Your twenties is a very weird age bracket to be in. Suddenly everyone you grew up with seems to be at different ‘stages of life’; there are people I know who are married with children and a house, and there are other people who are still at university and have never had a job. There are those without a degree in full-time careers, and those who excelled at university but are now unemployed. And I’m not saying one of these is better than the others, but it’s difficult not to compare yourself to people your age and wonder where you went wrong. Every year until the age of 18, everybody was going at pretty much the same pace. Primary school, secondary school, GCSEs, A-levels or college, and then…boom. Suddenly everything changes, everyone takes different paths, and crucially for a lot of people my age, we don’t even know what this path is.
I graduated from university two years ago surrounded by people who knew what they wanted to do, and since then all I’ve done is stare at job adverts without a clue how to move forward in the ‘real world’. It was so easy to spiral into feeling like I’d failed myself and failed everybody who had ever believed in me, and it’s an unhealthy but, in many cases, unavoidable way to feel. It was a very isolating and almost suffocating sense of absolute helplessness.
I felt like I’d lost my identity, like I couldn’t work out what defined me anymore. What was I supposed to do now? What am I good at? There are thousands of people out there with the same skills as me, so how on earth am I going to find a job? What would I enjoy? Is there anything I would enjoy? How am I supposed to find a career when they all want 5 years’ experience for minimum pay? Do I even need a job? Can I just eschew society, go and build a shelter in a remote forest and live off the land like Bear Grylls?

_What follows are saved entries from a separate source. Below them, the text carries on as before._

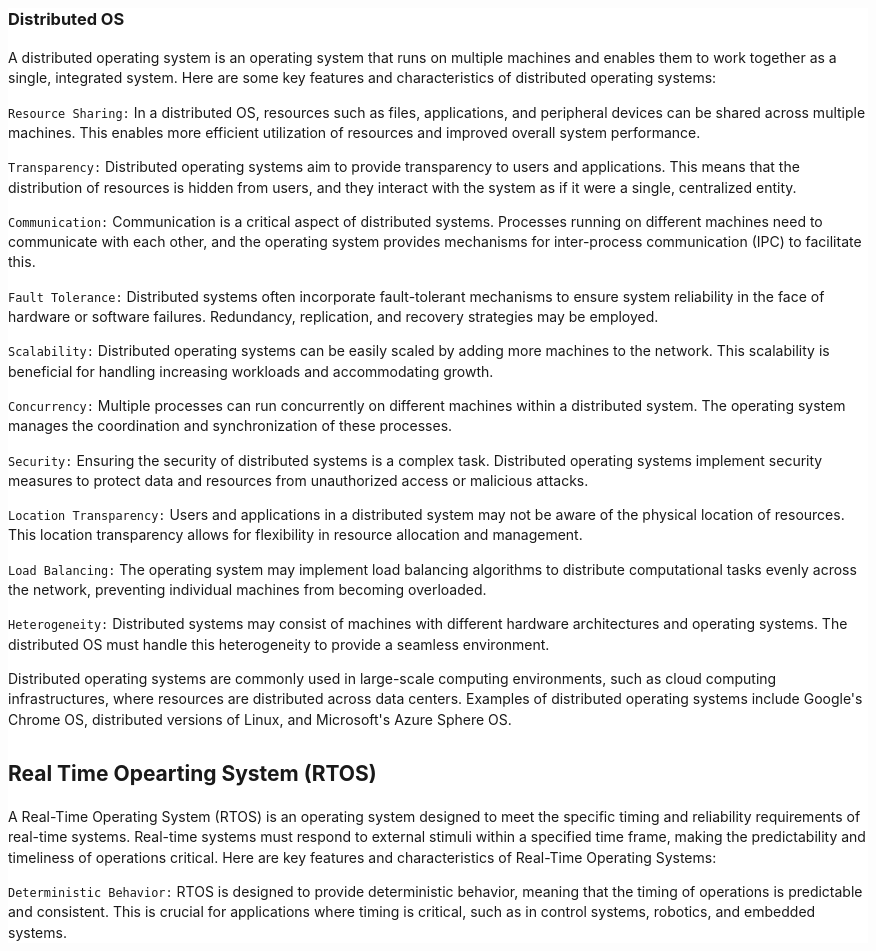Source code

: ### Distributed OS

A distributed operating system is an operating system that runs on multiple machines and enables them to work together as a single, integrated system. Here are some key features and characteristics of distributed operating systems:

`Resource Sharing:` In a distributed OS, resources such as files, applications, and peripheral devices can be shared across multiple machines. This enables more efficient utilization of resources and improved overall system performance.

`Transparency:` Distributed operating systems aim to provide transparency to users and applications. This means that the distribution of resources is hidden from users, and they interact with the system as if it were a single, centralized entity.

`Communication:` Communication is a critical aspect of distributed systems. Processes running on different machines need to communicate with each other, and the operating system provides mechanisms for inter-process communication (IPC) to facilitate this.

`Fault Tolerance:` Distributed systems often incorporate fault-tolerant mechanisms to ensure system reliability in the face of hardware or software failures. Redundancy, replication, and recovery strategies may be employed.

`Scalability:` Distributed operating systems can be easily scaled by adding more machines to the network. This scalability is beneficial for handling increasing workloads and accommodating growth.

`Concurrency:` Multiple processes can run concurrently on different machines within a distributed system. The operating system manages the coordination and synchronization of these processes.

`Security:` Ensuring the security of distributed systems is a complex task. Distributed operating systems implement security measures to protect data and resources from unauthorized access or malicious attacks.

`Location Transparency:` Users and applications in a distributed system may not be aware of the physical location of resources. This location transparency allows for flexibility in resource allocation and management.

`Load Balancing:` The operating system may implement load balancing algorithms to distribute computational tasks evenly across the network, preventing individual machines from becoming overloaded.

`Heterogeneity:` Distributed systems may consist of machines with different hardware architectures and operating systems. The distributed OS must handle this heterogeneity to provide a seamless environment.

Distributed operating systems are commonly used in large-scale computing environments, such as cloud computing infrastructures, where resources are distributed across data centers. Examples of distributed operating systems include Google's Chrome OS, distributed versions of Linux, and Microsoft's Azure Sphere OS.

## Real Time Opearting System (RTOS)

A Real-Time Operating System (RTOS) is an operating system designed to meet the specific timing and reliability requirements of real-time systems. Real-time systems must respond to external stimuli within a specified time frame, making the predictability and timeliness of operations critical. Here are key features and characteristics of Real-Time Operating Systems:

`Deterministic Behavior:` RTOS is designed to provide deterministic behavior, meaning that the timing of operations is predictable and consistent. This is crucial for applications where timing is critical, such as in control systems, robotics, and embedded systems.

Living in my head was absolutely exhausting.
But whilst it took me a while to get to the stage I’m at now, I am learning to relish the uncertainty of the future. For the first time in my life I don’t know where I’m going to be in a couple of months’ time, let alone a couple of years’, and that’s exciting to me now. So much of our time is spent thinking about the future, and whilst it’s important to plan ahead, I’m making a conscious effort to enjoy the life I have right at this moment. I’ll never get to be this age again. The freedom I have right now to essentially be able to go anywhere and do anything isn’t going to last forever, and I refuse to waste any more of my time worrying that I don’t have my life together. Because what does that mean, really?
Obviously, it’s very easy to say this, and there will always be days where I sit and eat ice cream and watch Disney because I’d rather regress than face up to how lost I often still feel. And although I’m still researching and taking steps to work out what I’m going to do with my life (because unfortunately, I don’t think I’d survive by moving to a remote forest and living off the land like Bear Grylls), I’m happily in the present, appreciating the people around me and recognising how lucky I am.
I just wish I could go to the Alice I was two years ago and say CALM YOURSELF YOU IDIOT IT’S GOING TO BE OK. But alas, I cannot time travel, and if I could, I would more than likely use that power for something a little more exciting. Like going to see Queen in concert when Freddie Mercury was still alive. Screw helping past-Alice.
But to anyone who is feeling lost, I’ll say it a little less aggressively. It is going to be OK. You don’t have to have everything figured out. Even people who seem to have everything figured out probably don’t.
I’m not saying I have any authority on the matter, I’m just talking from personal experience, from still being lost myself but having learned to be OK with it. I am happily going nowhere. Well, maybe happily going somewhere. I just don’t know where that somewhere is yet.